Zudem sollen Heiko S. und sein Bruder nach der Messerstecherei am Kaufland auch die Familie von Frank M. bedroht und einen der jugendlichen Stiefsöhne geschlagen haben. Dazu gibt es ein eigenes Verfahren. „Ich wollte erst keine Aussage machen. Doch das alles hat mit Loyalität in der Szene nichts mehr zu tun, wenn es an die Familien geht. Vielleicht war es ganz gut, dass ich zu der Zeit im Knast saß, sonst hätte ich das anders geregelt und säße jetzt vielleicht lebenslänglich“, so das Opfer. Hintergrund der Auseinandersetzungen sollen Drogenschulden gewesen sein, welche die Täter bei ihrem Opfer gehabt haben sollen.

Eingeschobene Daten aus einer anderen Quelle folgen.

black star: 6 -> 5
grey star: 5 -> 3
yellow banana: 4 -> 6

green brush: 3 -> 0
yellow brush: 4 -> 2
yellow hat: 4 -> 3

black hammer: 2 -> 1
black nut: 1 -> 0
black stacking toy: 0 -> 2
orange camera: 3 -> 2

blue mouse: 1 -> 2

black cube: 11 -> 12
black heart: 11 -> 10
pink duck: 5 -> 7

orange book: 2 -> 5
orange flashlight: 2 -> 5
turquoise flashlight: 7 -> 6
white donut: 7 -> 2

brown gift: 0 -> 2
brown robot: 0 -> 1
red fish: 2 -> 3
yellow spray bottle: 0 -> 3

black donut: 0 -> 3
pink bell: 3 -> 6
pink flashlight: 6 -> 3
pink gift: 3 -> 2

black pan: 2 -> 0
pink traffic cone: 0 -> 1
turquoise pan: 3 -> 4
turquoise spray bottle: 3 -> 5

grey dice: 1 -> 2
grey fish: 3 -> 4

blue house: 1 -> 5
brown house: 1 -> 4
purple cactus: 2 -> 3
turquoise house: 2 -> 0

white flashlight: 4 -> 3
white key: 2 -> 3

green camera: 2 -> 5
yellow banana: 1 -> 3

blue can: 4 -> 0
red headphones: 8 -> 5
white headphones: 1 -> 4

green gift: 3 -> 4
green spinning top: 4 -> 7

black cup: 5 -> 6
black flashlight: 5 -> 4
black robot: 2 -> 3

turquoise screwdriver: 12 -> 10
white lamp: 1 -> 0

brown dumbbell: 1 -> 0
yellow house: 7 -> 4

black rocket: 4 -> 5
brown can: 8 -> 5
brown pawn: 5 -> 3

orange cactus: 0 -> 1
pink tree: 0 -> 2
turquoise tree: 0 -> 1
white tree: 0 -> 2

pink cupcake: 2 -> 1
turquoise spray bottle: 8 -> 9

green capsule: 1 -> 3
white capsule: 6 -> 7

Verantworten musste sich Heiko S. gestern nicht nur wegen Körperverletzung und gemeinschaftlich begangener Sachbeschädigung. „Bei einer Wohnungsdurchsuchung kurz nach der Tat wurden eine kleine Menge Tabak-Marihuana-Mischung, eine kleine Menge-Heroin sowie eine Extasy-Tablette gefunden“, schildert Carsten R. Sachbearbeiter der Kripo Chemnitz im Zeugenstand. Außerdem wurden ein Teleskopschlagstock und verbotene Pyrotechnik gefunden. Er muss sich also zusätzlich wegen Verstoßes gegen das Betäubungsmittelgesetz, gegen das Waffengesetz und das Sprengstoffgesetz verantworten.

Weil eine wichtige Zeugin am Montag fehlte und ein weiterer Zeuge noch vorgeladen werden soll, wird das Verfahren fortgesetzt.